In some examples, as shown in fig. 2, after a plurality of search spaces are constructed in the neural network model and a respective hyper-parameter value set corresponding to each search space is obtained (step 210), an encoder is initialized (step 220) so that the encoder generates a set of codes and obtains the set of codes (step 230). And decoding the generated group of codes according to the respective corresponding hyper-parameter value sets of each search space (step 240) to obtain the respective corresponding hyper-parameter values of each search space. And setting corresponding hyper-parameter values of a plurality of search spaces constructed in the neural network model according to the hyper-parameter values obtained by decoding, so as to carry out iterative training on the neural network model for a preset number of times, and adding quantization loss in the iterative training process to obtain the precision loss after model quantization (step 250). In response to the preset iteration times are not reached (step 260, No), continuously executing one iteration training and obtaining the precision loss output by the iteration training; otherwise (step 260, yes) perform the next step; in response to the encoder update preset condition not being met ("no" in step 270), the accuracy loss is fed back to the encoder model to be updated based on the deep learning algorithm (step 280). And generating a new group of codes by using the updated encoder, performing iterative training on the neural network model for a preset number of times by using the hyper-parameter values obtained after decoding the generated new group of codes according to the respective corresponding hyper-parameter value sets of each search space to obtain the precision loss … … after the quantization of the model again until the encoder is not updated after the preset conditions of the update of the encoder are met (yes in step 270), and training and further using the hyper-parameter values finally determined by the encoder for the neural network model.

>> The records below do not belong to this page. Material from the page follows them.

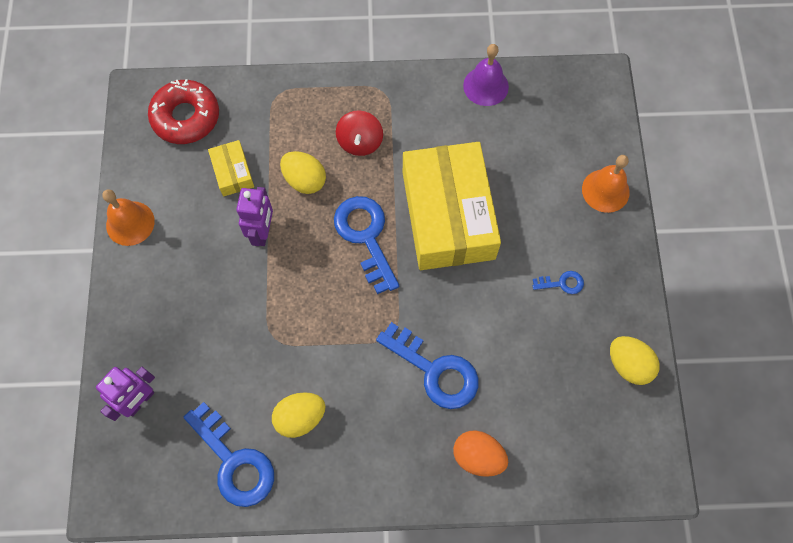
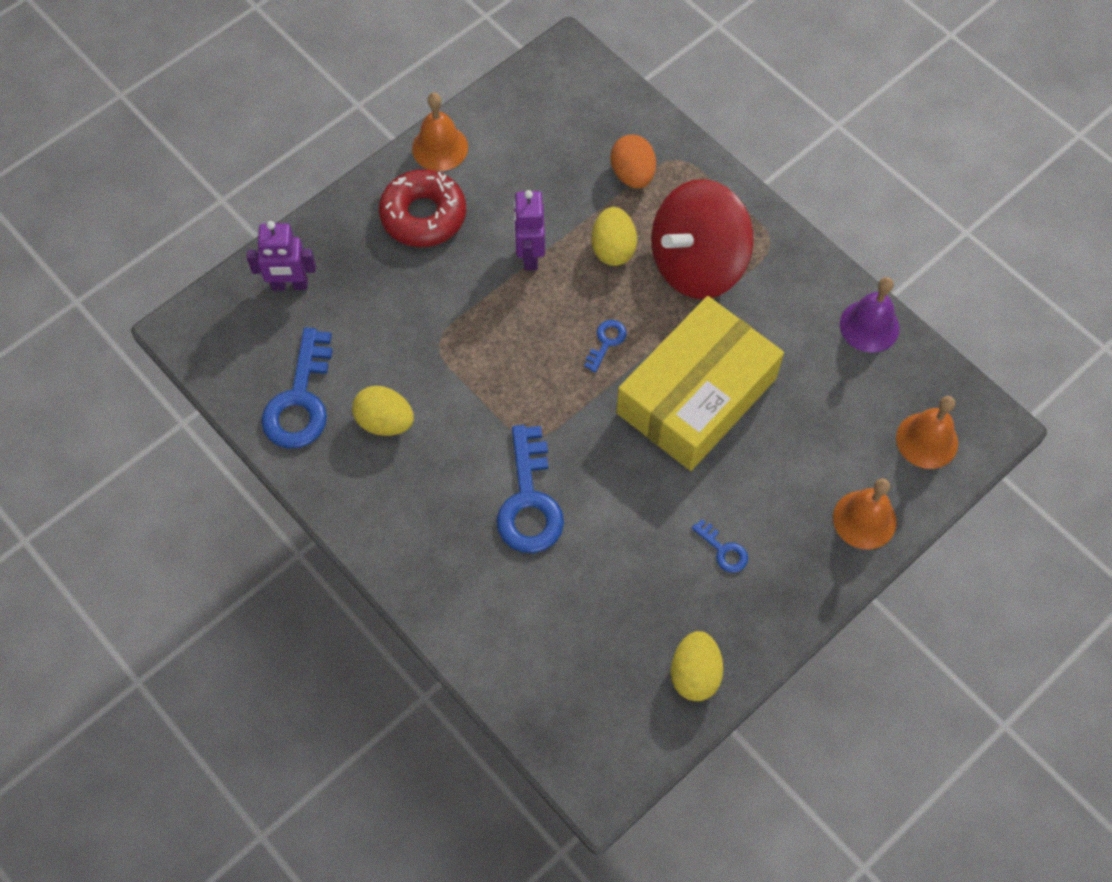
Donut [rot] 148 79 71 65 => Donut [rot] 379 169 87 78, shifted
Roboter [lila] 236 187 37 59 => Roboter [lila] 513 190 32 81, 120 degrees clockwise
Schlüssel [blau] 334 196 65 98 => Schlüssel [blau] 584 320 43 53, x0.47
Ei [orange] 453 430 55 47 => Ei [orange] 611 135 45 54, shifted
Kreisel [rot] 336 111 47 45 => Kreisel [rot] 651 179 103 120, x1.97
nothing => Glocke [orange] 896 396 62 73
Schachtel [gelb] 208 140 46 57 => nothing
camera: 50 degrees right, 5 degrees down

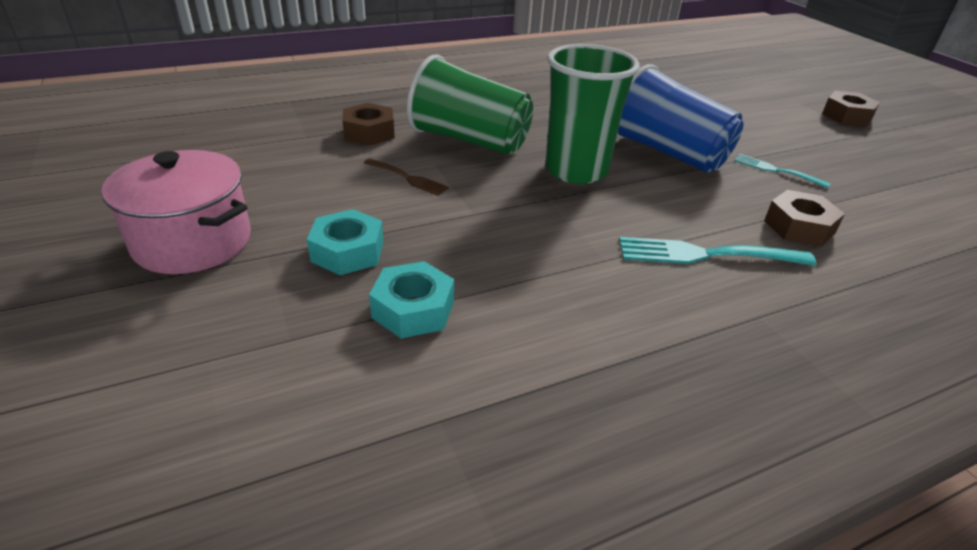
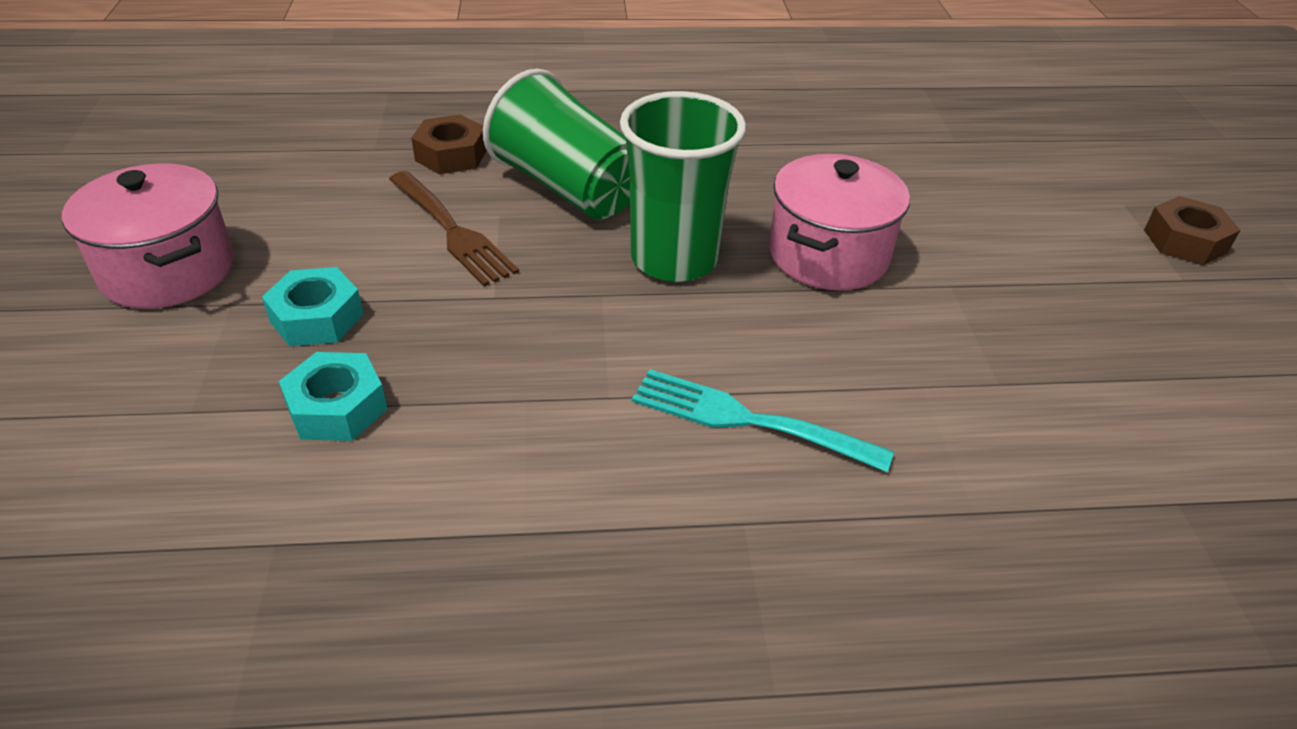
Gabel [braun] 364 158 85 38 => Gabel [braun] 389 171 130 116, x1.68
Becher [blau] 617 64 126 109 => Kochtopf [rosa] 769 154 141 136
Gabel [türkis] 734 154 97 34 => nothing
Sechskantmutter [braun] 764 190 81 57 => nothing
camera: 20 degrees right, 5 degrees up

According to some embodiments, the encoder update preset conditions include one or more of: the model training precision reaches the preset precision, and the updating times of the encoder reach the preset times. That is, it may be set that when the training precision of the neural network model reaches the preset precision, the encoder is not further updated; or when the encoder is updated for a preset number of times, the encoder is not updated any further; or the training precision of the neural network model reaches the preset precision and the encoder is updated for the preset times, and the encoder is not updated any further.
It should be understood that other preset conditions consistent with the present disclosure are also possible and not limited herein.
In some examples, the quantifying comprises one or more of: online quantization and offline quantization.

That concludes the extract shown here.